Given passage:
= Beginning of Section =

Failure Domains
Failure domains in Azure
A failure domain in the Azure provider maps to an availability zone within an Azure region. In Azure an availability zone is a separate data center within a region that offers redundancy and separation from the other availability zones within a region.
To ensure a cluster (or any application) is resilient to failure it is best to spread instances across all the availability zones within a region. If a zone goes down, your cluster will continue to run as the other 2 zones are physically separated and can continue to run.
Full details of availability zones, regions can be found in the Azure docs.
How to use failure domains
Default Behaviour
By default, only control plane machines get automatically spread to all cluster zones. A workaround for spreading worker machines is to create N MachineDeployments
for your N failure domains, scaling them independently. Resiliency to failures comes through having multiple MachineDeployments
(see below).

= End of Section =

Task to complete:
According to the failure domains passage, which machines are automatically spread across all cluster zones by default?

Supplied entries:
= Beginning of Section =

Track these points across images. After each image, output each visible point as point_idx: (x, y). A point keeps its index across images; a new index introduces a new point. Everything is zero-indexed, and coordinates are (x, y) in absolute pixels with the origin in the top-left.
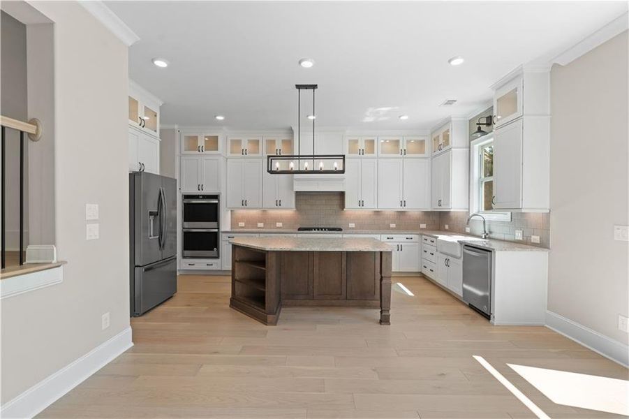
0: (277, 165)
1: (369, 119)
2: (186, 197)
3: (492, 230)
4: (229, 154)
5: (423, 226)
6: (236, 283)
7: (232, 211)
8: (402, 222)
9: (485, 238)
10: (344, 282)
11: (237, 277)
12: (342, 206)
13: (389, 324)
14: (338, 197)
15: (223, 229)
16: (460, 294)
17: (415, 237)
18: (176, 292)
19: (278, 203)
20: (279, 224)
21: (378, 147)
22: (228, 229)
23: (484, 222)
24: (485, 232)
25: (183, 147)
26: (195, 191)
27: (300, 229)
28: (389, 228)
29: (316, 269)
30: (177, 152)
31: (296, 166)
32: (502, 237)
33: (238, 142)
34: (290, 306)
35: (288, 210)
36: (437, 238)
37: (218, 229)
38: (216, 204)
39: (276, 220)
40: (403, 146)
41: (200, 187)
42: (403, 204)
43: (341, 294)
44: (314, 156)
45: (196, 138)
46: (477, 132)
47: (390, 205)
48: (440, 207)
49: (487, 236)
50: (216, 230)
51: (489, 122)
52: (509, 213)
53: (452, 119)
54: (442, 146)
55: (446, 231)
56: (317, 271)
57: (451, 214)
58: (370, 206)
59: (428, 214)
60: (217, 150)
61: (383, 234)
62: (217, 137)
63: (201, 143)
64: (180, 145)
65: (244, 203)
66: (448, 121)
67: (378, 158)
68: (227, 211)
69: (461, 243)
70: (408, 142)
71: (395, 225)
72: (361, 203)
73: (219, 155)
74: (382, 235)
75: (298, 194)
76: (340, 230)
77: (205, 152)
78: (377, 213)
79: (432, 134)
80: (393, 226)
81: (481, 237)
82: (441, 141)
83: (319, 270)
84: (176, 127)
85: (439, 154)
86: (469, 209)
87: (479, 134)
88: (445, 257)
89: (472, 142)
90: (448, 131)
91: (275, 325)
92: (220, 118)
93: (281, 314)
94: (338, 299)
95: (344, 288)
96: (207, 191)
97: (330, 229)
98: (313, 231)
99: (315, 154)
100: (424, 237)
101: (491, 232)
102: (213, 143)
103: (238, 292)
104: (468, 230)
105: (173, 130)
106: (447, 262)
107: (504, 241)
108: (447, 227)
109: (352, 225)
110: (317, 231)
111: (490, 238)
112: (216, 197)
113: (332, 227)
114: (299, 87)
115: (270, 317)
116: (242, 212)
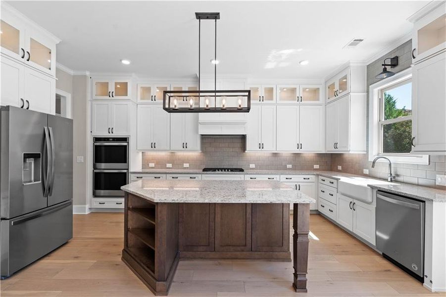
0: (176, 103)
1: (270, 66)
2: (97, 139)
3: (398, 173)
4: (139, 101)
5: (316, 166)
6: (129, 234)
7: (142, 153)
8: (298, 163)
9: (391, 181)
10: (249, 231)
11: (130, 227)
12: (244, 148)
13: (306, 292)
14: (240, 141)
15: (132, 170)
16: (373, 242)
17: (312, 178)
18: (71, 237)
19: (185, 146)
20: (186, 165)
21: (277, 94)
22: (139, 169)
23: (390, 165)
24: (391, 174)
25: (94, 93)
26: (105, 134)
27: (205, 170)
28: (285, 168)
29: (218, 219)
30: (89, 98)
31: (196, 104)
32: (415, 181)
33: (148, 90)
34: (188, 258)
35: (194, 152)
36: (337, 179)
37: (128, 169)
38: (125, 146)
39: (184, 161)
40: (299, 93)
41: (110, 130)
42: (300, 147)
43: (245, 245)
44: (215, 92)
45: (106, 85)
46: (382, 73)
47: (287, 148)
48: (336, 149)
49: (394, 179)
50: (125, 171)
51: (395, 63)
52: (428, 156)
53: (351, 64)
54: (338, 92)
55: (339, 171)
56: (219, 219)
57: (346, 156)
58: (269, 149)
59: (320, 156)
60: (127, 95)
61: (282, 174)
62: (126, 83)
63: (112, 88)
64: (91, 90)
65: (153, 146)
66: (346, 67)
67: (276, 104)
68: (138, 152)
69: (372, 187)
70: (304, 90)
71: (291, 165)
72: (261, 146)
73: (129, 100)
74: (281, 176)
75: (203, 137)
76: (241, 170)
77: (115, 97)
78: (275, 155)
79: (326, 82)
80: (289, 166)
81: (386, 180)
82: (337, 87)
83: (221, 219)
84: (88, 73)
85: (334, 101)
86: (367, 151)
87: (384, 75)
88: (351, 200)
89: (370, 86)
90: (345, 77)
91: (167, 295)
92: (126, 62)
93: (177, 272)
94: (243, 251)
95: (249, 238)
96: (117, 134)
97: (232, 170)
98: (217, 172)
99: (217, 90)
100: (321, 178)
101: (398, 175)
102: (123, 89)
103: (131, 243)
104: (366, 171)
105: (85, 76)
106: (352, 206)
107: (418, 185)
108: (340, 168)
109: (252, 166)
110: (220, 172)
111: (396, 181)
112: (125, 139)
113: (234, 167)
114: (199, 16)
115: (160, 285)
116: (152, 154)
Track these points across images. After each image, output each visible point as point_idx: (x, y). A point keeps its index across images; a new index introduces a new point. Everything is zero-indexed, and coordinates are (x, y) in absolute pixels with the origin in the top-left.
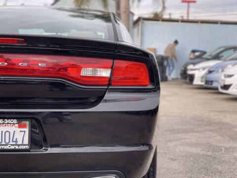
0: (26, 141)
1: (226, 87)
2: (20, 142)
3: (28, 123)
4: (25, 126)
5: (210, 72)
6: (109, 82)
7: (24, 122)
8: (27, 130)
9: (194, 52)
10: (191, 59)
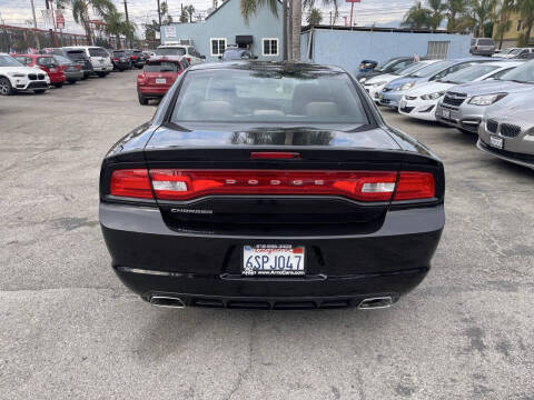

= End of Section =
= Beginning of Section =

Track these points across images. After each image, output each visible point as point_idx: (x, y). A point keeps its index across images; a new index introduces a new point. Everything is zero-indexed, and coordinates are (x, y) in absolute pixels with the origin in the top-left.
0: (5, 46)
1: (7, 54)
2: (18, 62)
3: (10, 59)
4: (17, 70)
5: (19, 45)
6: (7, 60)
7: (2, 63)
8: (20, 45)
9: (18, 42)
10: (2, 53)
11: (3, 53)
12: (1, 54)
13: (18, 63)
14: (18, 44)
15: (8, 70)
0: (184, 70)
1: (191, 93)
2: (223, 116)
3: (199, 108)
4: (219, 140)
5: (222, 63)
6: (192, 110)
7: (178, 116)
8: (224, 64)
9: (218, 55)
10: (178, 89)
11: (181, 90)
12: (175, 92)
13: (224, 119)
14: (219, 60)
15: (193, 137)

= End of Section =
= Beginning of Section =

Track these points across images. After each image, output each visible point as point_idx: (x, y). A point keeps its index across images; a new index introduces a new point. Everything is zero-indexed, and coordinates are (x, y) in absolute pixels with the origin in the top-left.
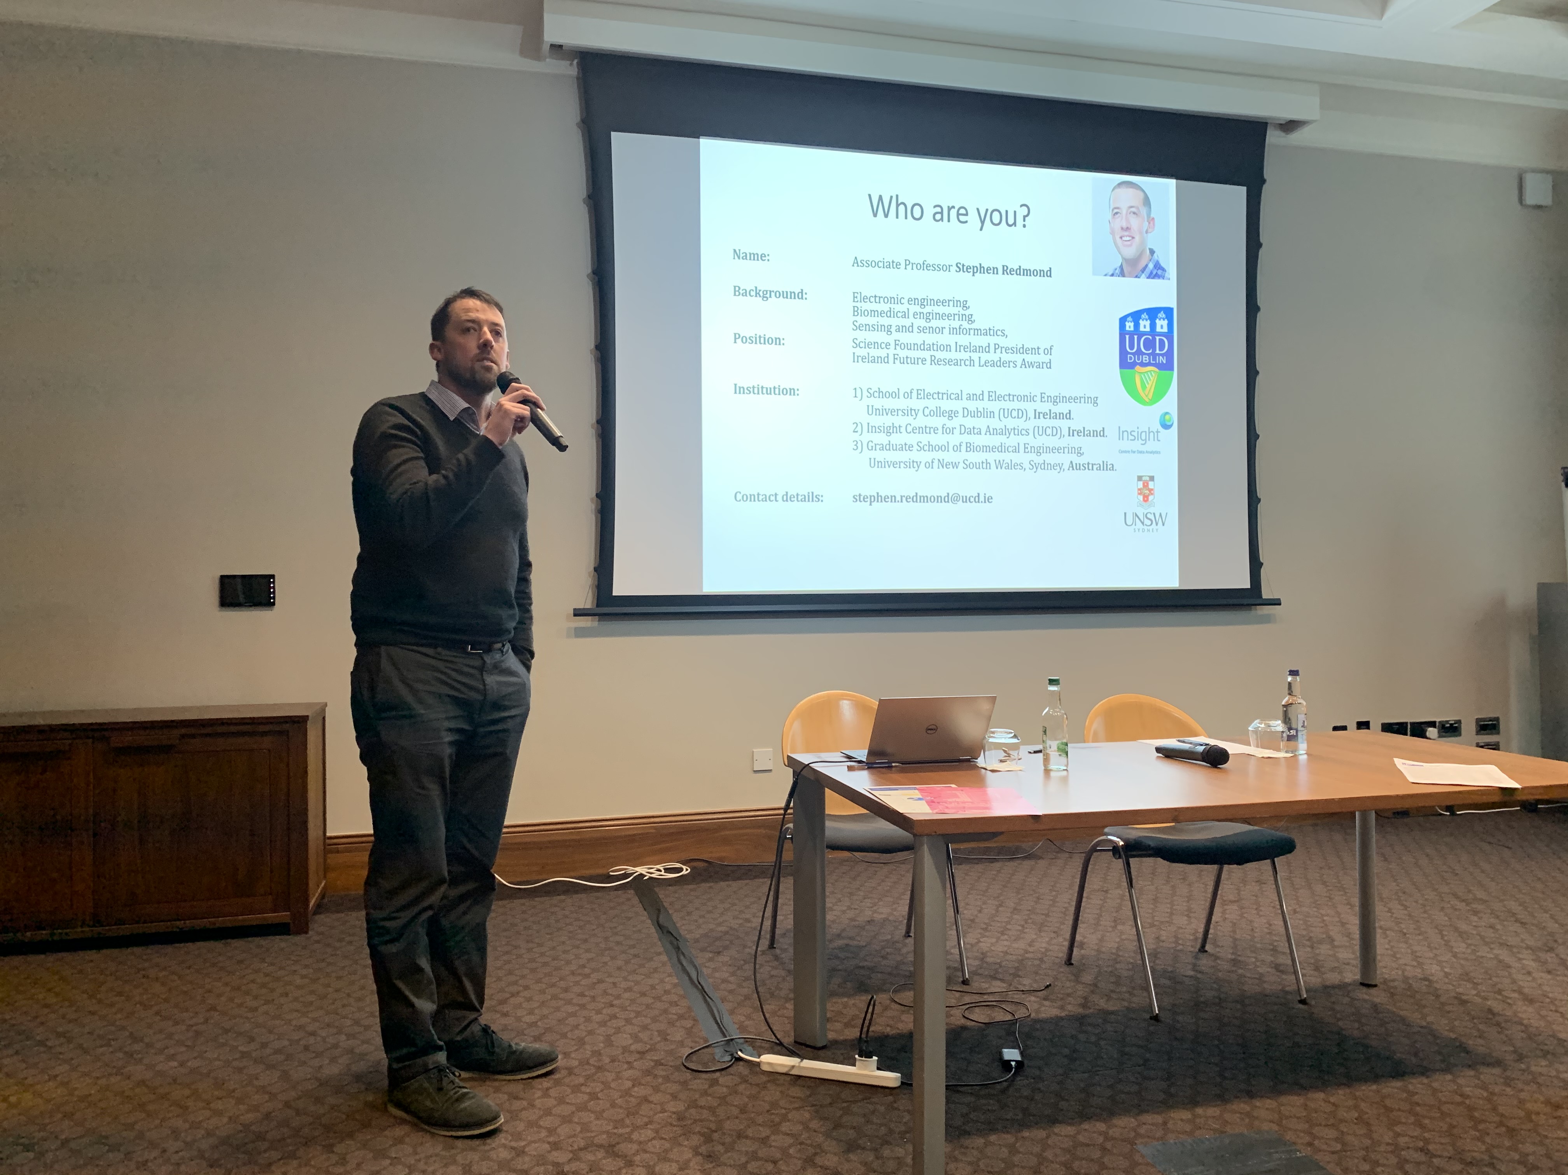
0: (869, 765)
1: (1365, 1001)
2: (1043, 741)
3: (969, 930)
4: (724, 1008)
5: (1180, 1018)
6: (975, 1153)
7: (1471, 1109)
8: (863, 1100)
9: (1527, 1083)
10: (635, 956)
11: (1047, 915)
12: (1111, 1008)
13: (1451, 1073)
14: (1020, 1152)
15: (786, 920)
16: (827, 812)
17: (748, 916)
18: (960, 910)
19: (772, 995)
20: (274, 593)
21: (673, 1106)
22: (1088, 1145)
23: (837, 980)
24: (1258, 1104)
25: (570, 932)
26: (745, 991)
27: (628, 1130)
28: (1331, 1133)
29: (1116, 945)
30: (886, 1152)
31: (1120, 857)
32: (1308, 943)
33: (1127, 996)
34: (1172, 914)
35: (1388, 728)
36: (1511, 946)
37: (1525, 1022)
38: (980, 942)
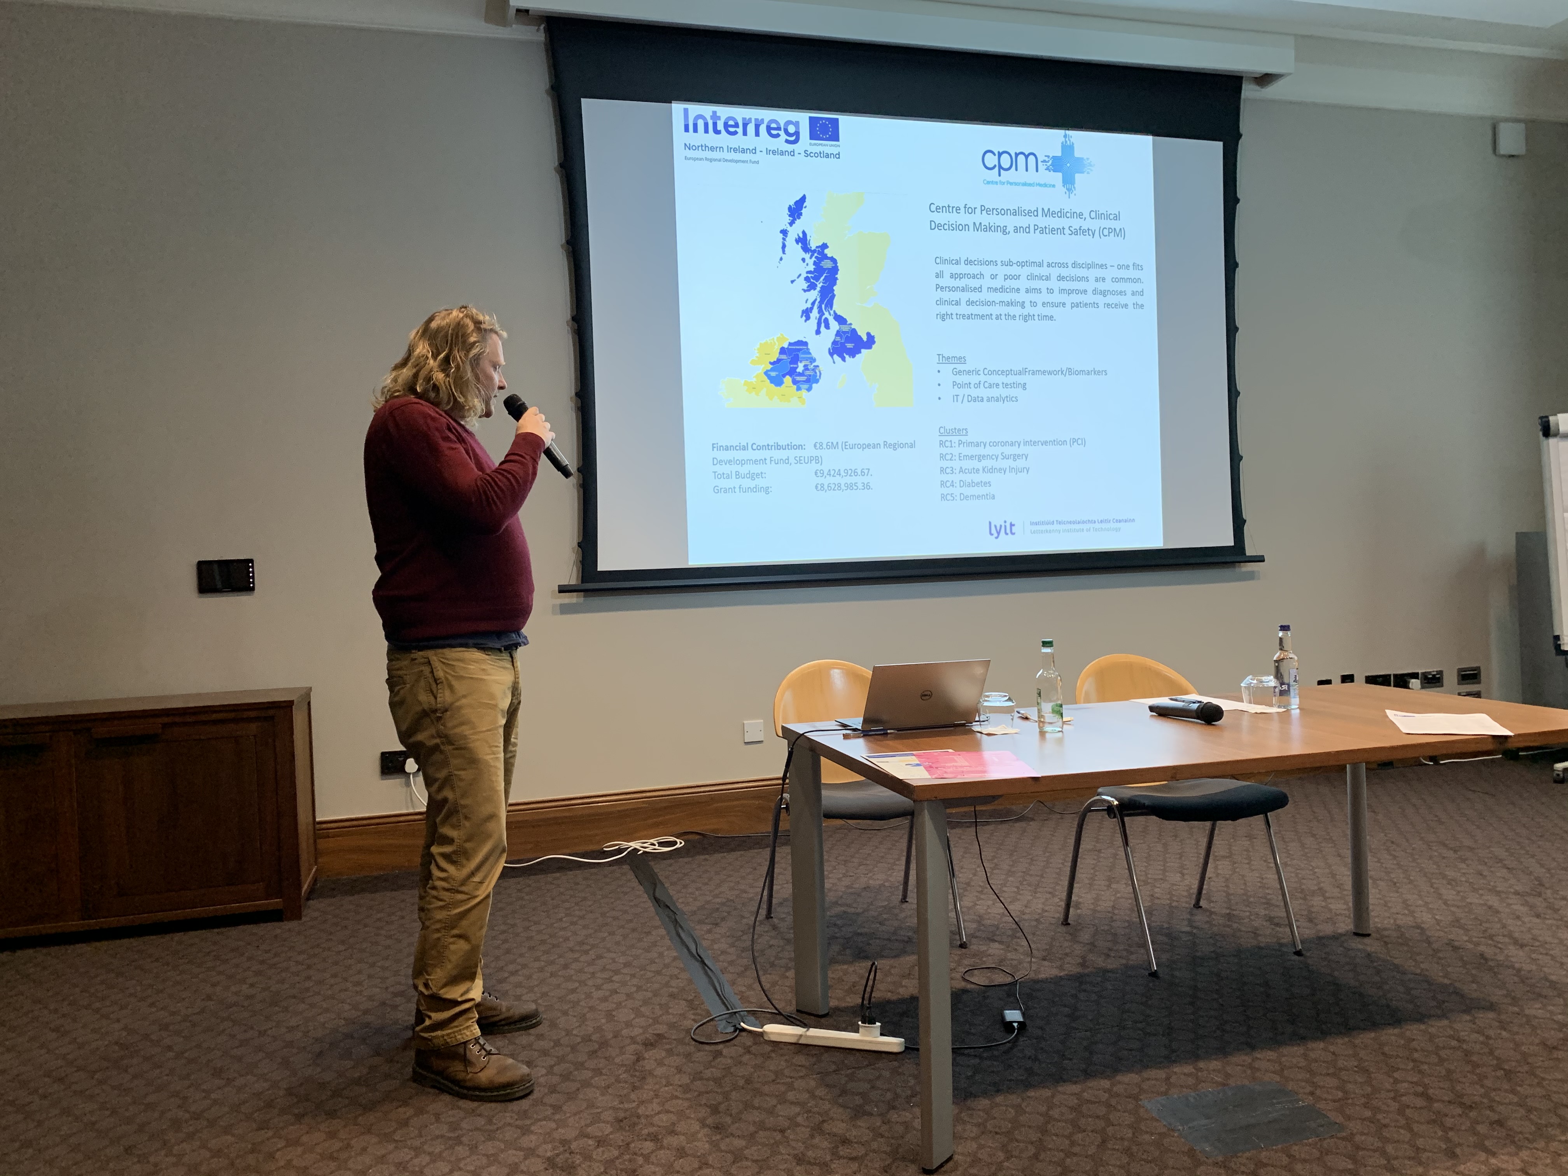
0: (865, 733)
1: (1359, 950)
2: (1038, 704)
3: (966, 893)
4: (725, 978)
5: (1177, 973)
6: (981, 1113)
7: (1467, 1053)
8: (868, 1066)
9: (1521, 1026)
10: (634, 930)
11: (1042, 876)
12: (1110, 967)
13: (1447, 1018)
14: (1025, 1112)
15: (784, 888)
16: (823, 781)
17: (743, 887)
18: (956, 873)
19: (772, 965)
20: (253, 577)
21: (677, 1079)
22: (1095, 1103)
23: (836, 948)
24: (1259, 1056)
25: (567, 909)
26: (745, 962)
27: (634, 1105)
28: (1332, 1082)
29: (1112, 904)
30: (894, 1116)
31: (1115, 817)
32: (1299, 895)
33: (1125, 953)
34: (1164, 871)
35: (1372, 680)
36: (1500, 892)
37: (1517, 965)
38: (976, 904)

= End of Section =

Task result:
Only control plane machines.